The FIFA World Cup, known as The World Cup, is a soccer tournament that dominates the headlines every four years.
211 countries attempted to qualify for the event, with just 32 reaching Qatar this winter. One of those is the USMNT, back at the competition after failing to qualify in 2018. Canada, Costa Rica and Mexico make up the other CONCACAF qualifiers at the first World Cup not to be held in the summer.
Qatar will be the 23rd World Cup competition, and despite Bloomberg calling it a controversial choice for the event, it will be no less divisive than those before it. In 1978, Argentina hosted the event against a backdrop of political unrest, while Brazil’s vast expenditure in 2014 was widely questioned, and many stadiums have now been virtually abandoned. Even this year, 2018 hosts Russia will not participate after being expelled despite the New York Times reporting they’d qualified for the playoffs.
Whilst Qatar will be controversial, it will still see the world’s best teams competing on a single stage. The outright favorites in the current Ladbrokes odds are Brazil, a team used to humid conditions and packed with superstars. France, England and Spain head up the European frontrunners, whilst Senegal are Africa’s great hope for progression beyond the quarterfinals. That’s never happened before, although Ghana came within a whisker of it in 2010, cruelly robbed by a handball. That’s something they’ll hope to repeat after sealing their place at Qatar.

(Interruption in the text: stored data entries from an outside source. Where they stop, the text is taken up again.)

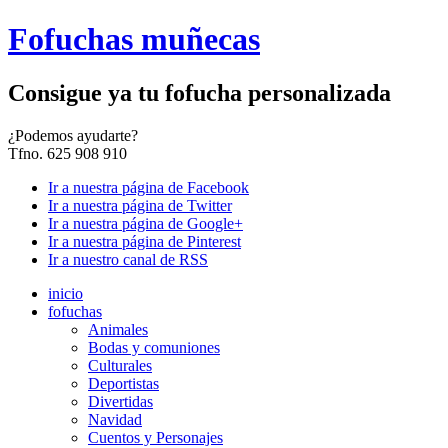
Fofuchas muñecas
Consigue ya tu fofucha personalizada
¿
Podemos ayudarte?
Tfno. 625 908 910
Ir a nuestra página de Facebook
Ir a nuestra página de Twitter
Ir a nuestra página de Google+
Ir a nuestra página de Pinterest
Ir a nuestro canal de RSS
inicio
fofuchas
Animales
Bodas y comuniones
Culturales
Deportistas
Divertidas
Navidad
Cuentos y Personajes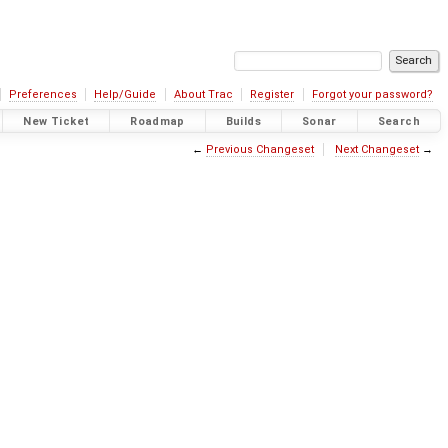
Preferences
Help/Guide
About Trac
Register
Forgot your password?
New Ticket
Roadmap
Builds
Sonar
Search
←
Previous Changeset
Next Changeset
→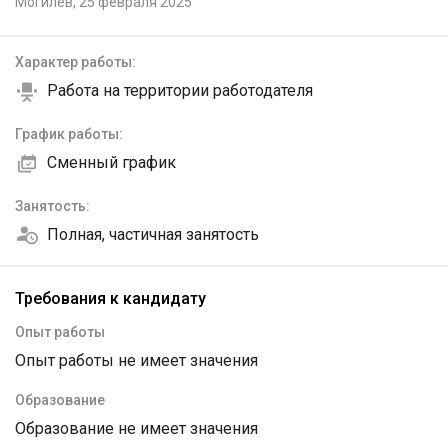
Могилёв,
25 февраля 2025
Характер работы:
Работа на территории работодателя
График работы:
Сменный график
Занятость:
Полная, частичная занятость
Требования к кандидату
Опыт работы
Опыт работы не имеет значения
Образование
Образование не имеет значения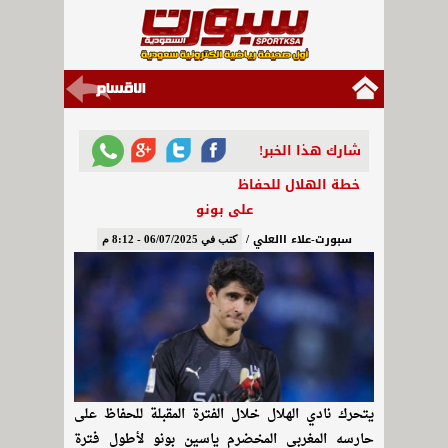
شارك هذا الخبر!
خطة الهلال للحفاظ
على بونو
سبورت-علاء االعلي /
كتب في 06/07/2025 - 8:12 م
يتحرك نادي الهلال خلال الفترة المقبلة للحفاظ على
حارسه المغربي المخضرم ياسين بونو لأطول فترة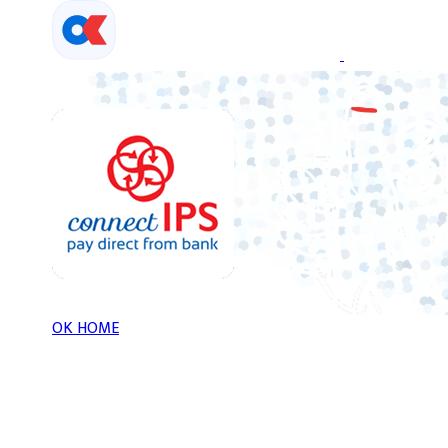
Skip
to
content
OK HOME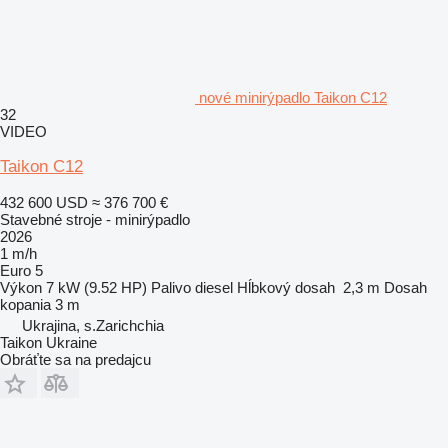
nové minirýpadlo Taikon C12
32
VIDEO
Taikon C12
432 600 USD
≈ 376 700 €
Stavebné stroje - minirýpadlo
2026
1 m/h
Euro 5
Výkon
7 kW (9.52 HP)
Palivo
diesel
Hĺbkový dosah
2,3 m
Dosah
kopania
3 m
Ukrajina, s.Zarichchia
Taikon Ukraine
Obráťte sa na predajcu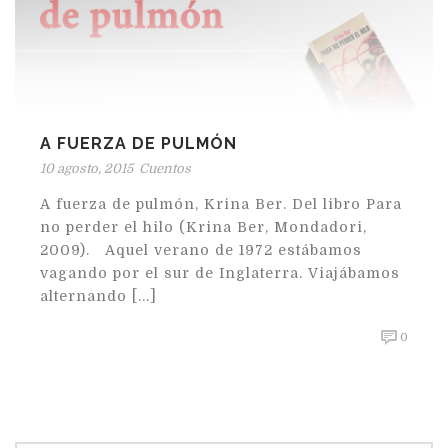
A FUERZA DE PULMÓN
10 agosto, 2015
Cuentos
A fuerza de pulmón, Krina Ber. Del libro Para
no perder el hilo (Krina Ber, Mondadori,
2009). Aquel verano de 1972 estábamos
vagando por el sur de Inglaterra. Viajábamos
alternando [...]
0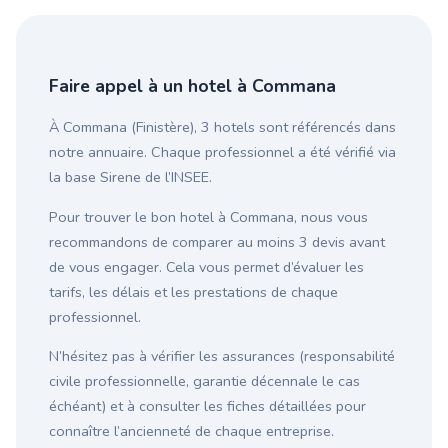
Faire appel à un hotel à Commana
À Commana (Finistère), 3 hotels sont référencés dans
notre annuaire. Chaque professionnel a été vérifié via
la base Sirene de l’INSEE.
Pour trouver le bon hotel à Commana, nous vous
recommandons de comparer au moins 3 devis avant
de vous engager. Cela vous permet d’évaluer les
tarifs, les délais et les prestations de chaque
professionnel.
N’hésitez pas à vérifier les assurances (responsabilité
civile professionnelle, garantie décennale le cas
échéant) et à consulter les fiches détaillées pour
connaître l’ancienneté de chaque entreprise.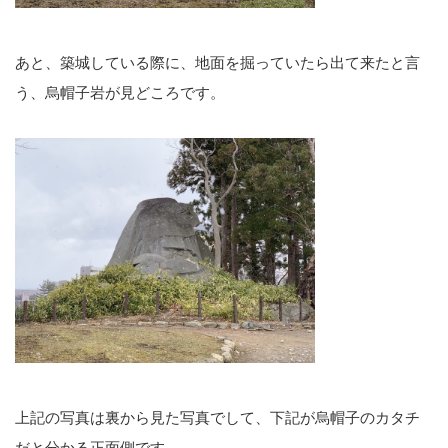
あと、築城している際に、地面を掘っていたら出て来たと言
う、烏帽子岩が見どころです。
上記の写真は裏から見た写真でして、下記が烏帽子のカタチ
だと分かる正面側です。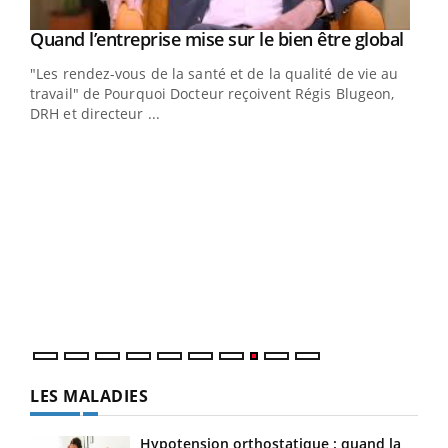
Yout
Quand l’entreprise mise sur le bien être global
Youtube
ndez-
"Les rendez-vous de la santé et de la qualité de vie au
cet
travail" de Pourquoi Docteur reçoivent Régis Blugeon,
DRH et directeur ...
Ecz
You
(3/3
Dans
vous
quot
LES MALADIES
Hypotension orthostatique : quand la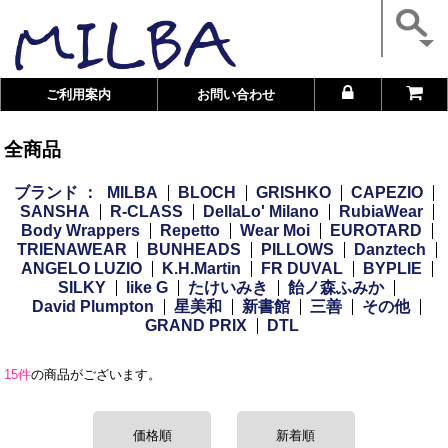
ご利用案内
お問い合わせ
全商品
ブランド ：
MILBA
BLOCH
GRISHKO
CAPEZIO
SANSHA
R-CLASS
DellaLo' Milano
RubiaWear
Body Wrappers
Repetto
Wear Moi
EUROTARD
TRIENAWEAR
BUNHEADS
PILLOWS
Danztech
ANGELO LUZIO
K.H.Martin
FR DUVAL
BYPLIE
SILKY
like G
たけいみき
飴ノ森ふみか
David Plumpton
星美和
新書館
三善
その他
GRAND PRIX
DTL
15件
の商品がございます。
価格順
新着順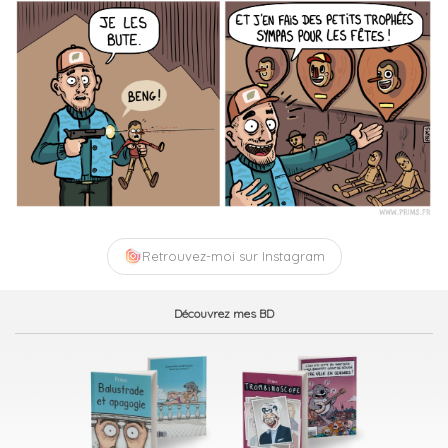
Retrouvez-moi sur Instagram
Découvrez mes BD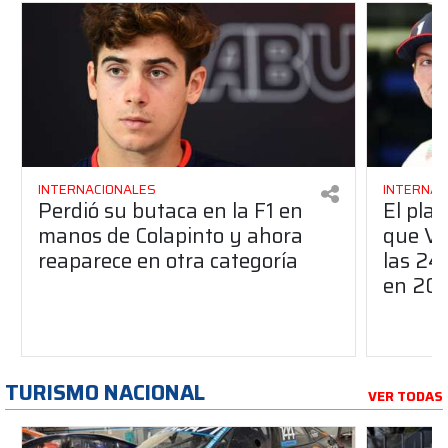
INTERNACIONALES
INTERNAC
Perdió su butaca en la F1 en
El pla
manos de Colapinto y ahora
que Ve
reaparece en otra categoría
las 24
en 20
TURISMO NACIONAL
VER TODAS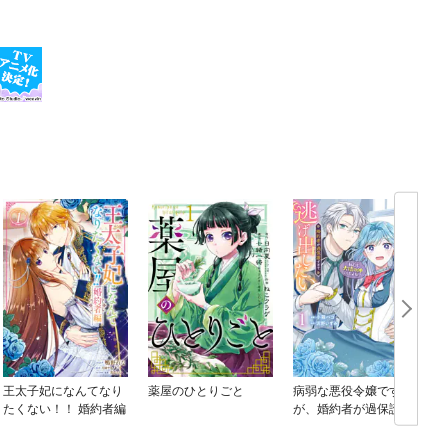
王太子妃になんてなり
薬屋のひとりごと
病弱な悪役令嬢です
たくない！！ 婚約者編
が、婚約者が過保護す
ぎて逃げ出したい(私た
ち犬猿の仲でしたよ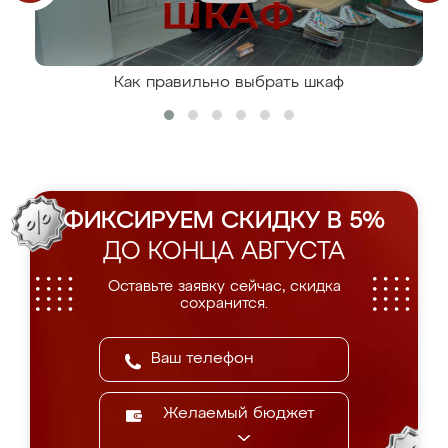
Как правильно выбрать шкаф
ФИКСИРУЕМ СКИДКУ В 5%
ДО КОНЦА АВГУСТА
Оставьте заявку сейчас, скидка
сохранится.
Желаемый бюджет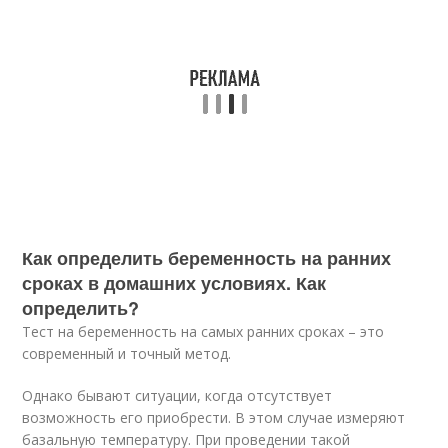
Как определить беременность на ранних
сроках в домашних условиях. Как
определить?
Тест на беременность на самых ранних сроках – это
современный и точный метод.
Однако бывают ситуации, когда отсутствует
возможность его приобрести. В этом случае измеряют
базальную температуру. При проведении такой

How will Qatar 2022 stand up against some of the finest tournaments in history? It would have to go some way to beat these three, presented in no particular order.
The 1986 World Cup is remembered for one player, but we’ll look at the other highlights before we come to him. Spain and Denmark, both perennial underachievers, both started well. The Danes beat fancied West Germany 2-0 in the group stages and hammered Uruguay 6-1. Spain came second in a group containing World Cup heavyweights Brazil, then thrashed the Danes 5-1 in the round of 16. Only penalties stopped them from progressing against Belgium, who Argentina eliminated in the semifinals. The South American side were led by Diego Maradona, scorer of arguably the greatest World Cup goal in their 2-1 quarterfinal win against England, and the most controversial. 1986 is remembered for his Hand of God moment, but he bagged a brace in the semifinals and was unplayable as Argentina won the final; they led 2-0 after 55 minutes, were pegged back to 2-2 with ten minutes to go and still found a third to seal the tie in arguably the best final of all time.
After their win in 1986, Argentina were the favorites again, so when Cameroon defeated them in the opening game, you knew we had a tournament on our hands. The competition had the poorest goals to game return of any World Cup before it, but it was still thrilling in the extreme. Costa Rica, first-time qualifiers, surprised Scotland by winning 1-0 and beating Sweden 2-1, advancing to the knockout stages. Cameroon were on course for a semifinal, leading England 2-1 in their game but losing 3-2. It was also the final time we saw the original Yugoslavia in World Cup action, with Robert Prosinecki named the best young player. The less said about the final, a turgid affair with two red cards and a late penalty, the better.
France 98 was the final competition of the 20th Century, and it was a beauty. The Netherlands didn’t win it, but they were one of the standout teams, beating FR Yugoslavia and a strong Argentina side (with a Dennis Bergkamp wonder goal) before succumbing to Brazil. Argentina had dispatched England in the last 16 in a thrilling 2-2 draw that was decided on penalties, whilst Norway beat Brazil in the group stages and almost caused an upset against Italy. The final is perhaps best known for Ronaldo playing whilst unfit and France ushering in a new age of European domination with a 3-0 win against Brazil.